# TASK TO COMPLETE
In the entries below, identify every line with the string "lines" and copy it.

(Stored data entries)
···
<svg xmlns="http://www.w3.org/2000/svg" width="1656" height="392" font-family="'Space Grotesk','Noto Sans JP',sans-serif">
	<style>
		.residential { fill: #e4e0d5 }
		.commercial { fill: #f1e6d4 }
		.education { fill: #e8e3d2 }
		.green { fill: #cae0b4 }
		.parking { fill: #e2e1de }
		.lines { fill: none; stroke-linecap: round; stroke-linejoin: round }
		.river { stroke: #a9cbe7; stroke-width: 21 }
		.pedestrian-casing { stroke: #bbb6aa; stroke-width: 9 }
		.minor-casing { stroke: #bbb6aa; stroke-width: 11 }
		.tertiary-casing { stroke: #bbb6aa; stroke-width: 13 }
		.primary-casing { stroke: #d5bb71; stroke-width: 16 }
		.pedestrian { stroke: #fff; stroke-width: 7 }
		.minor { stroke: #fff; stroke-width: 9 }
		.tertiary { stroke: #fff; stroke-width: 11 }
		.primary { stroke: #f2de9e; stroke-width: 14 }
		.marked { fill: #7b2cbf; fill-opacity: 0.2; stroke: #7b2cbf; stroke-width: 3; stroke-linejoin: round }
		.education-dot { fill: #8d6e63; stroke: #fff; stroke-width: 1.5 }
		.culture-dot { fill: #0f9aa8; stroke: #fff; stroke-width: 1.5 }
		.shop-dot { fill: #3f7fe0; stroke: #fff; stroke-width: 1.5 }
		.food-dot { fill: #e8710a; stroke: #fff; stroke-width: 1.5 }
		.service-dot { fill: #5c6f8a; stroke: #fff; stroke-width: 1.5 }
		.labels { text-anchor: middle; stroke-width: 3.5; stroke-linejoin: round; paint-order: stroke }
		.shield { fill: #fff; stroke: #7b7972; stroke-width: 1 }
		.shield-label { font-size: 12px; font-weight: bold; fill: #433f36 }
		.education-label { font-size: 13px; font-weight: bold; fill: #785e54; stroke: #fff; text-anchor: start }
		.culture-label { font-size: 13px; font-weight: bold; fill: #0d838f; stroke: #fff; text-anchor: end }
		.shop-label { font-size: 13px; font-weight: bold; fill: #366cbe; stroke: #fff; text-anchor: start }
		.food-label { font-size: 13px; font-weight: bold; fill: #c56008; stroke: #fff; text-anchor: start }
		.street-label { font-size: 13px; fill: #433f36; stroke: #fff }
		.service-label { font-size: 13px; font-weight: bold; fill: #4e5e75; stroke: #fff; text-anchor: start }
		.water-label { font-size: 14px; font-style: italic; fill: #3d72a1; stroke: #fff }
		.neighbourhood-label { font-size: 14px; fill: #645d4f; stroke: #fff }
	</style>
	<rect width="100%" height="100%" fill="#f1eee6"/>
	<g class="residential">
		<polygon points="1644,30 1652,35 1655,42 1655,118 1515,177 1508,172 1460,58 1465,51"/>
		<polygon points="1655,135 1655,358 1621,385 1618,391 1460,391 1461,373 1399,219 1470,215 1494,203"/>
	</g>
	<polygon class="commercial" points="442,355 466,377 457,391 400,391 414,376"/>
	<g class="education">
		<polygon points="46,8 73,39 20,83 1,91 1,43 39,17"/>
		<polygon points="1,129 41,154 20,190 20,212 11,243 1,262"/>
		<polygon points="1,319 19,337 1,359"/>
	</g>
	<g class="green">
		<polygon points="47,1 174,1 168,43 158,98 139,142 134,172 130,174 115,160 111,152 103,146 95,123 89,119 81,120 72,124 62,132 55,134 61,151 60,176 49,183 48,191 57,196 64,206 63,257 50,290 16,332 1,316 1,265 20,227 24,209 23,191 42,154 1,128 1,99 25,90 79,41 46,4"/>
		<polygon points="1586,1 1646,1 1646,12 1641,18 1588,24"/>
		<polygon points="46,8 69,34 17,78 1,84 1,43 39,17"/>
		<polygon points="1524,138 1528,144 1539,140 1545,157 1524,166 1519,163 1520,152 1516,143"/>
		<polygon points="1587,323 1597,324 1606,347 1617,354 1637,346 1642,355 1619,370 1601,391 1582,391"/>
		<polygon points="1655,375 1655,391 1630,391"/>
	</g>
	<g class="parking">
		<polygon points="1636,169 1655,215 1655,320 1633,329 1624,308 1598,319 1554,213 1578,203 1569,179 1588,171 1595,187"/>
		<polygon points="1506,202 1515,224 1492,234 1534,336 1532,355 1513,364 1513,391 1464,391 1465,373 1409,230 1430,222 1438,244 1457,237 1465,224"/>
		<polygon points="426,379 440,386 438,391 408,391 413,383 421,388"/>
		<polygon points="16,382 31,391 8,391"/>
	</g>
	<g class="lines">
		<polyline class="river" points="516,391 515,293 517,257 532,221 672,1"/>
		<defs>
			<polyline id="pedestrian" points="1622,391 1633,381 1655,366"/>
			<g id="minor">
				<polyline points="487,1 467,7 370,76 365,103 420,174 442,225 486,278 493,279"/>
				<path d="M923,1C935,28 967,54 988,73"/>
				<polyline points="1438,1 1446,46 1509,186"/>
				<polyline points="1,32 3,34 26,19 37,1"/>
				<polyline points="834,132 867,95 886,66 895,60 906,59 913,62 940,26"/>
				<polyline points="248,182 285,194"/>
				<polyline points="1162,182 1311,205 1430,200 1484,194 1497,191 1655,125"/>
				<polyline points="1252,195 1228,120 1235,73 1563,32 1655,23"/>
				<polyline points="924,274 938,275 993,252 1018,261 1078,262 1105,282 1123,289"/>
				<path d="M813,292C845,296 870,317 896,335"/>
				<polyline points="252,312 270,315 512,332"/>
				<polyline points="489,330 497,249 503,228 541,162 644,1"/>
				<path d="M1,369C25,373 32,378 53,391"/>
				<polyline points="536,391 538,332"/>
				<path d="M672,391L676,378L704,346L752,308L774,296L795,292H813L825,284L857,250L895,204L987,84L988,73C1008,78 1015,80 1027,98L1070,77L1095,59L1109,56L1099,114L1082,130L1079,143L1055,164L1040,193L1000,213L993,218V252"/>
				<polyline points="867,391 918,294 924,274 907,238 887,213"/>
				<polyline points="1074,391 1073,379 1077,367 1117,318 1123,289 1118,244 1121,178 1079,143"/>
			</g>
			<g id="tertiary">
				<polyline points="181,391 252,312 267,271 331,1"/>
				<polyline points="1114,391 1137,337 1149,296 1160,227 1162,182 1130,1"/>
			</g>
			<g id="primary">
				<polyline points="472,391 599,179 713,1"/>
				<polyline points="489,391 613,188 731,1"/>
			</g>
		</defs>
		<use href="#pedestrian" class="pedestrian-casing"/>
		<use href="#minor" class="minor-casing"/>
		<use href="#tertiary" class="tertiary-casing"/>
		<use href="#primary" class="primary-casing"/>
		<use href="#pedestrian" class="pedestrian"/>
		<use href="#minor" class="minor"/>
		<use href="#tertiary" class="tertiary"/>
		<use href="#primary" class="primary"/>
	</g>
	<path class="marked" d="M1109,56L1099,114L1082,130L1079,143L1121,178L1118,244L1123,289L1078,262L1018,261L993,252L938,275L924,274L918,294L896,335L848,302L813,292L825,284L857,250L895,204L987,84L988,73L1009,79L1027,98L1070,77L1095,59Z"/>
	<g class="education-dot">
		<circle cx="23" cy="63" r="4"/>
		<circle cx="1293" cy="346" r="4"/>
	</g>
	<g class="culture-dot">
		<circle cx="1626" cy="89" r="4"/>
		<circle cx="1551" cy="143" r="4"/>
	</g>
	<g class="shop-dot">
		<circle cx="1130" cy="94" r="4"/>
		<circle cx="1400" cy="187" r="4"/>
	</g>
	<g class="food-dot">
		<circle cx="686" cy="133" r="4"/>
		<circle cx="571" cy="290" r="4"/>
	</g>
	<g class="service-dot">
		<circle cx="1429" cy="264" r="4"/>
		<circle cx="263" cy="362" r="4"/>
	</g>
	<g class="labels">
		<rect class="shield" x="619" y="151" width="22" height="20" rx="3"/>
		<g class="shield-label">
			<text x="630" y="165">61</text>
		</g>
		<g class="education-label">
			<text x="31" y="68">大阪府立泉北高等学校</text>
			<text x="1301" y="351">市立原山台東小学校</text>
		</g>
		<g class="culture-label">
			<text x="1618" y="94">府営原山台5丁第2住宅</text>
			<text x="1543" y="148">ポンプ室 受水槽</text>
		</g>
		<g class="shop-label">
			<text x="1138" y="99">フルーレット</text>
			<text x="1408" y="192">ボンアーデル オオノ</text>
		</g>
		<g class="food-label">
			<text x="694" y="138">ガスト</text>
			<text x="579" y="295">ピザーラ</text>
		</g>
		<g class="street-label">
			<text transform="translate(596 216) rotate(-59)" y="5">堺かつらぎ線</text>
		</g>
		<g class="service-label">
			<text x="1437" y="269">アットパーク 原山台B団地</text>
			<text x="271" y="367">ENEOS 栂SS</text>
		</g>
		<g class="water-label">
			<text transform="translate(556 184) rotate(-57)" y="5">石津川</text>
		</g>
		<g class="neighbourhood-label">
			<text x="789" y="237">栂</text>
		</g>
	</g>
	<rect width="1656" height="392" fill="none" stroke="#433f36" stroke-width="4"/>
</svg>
···
# RESULT
		.lines { fill: none; stroke-linecap: round; stroke-linejoin: round }
	<g class="lines">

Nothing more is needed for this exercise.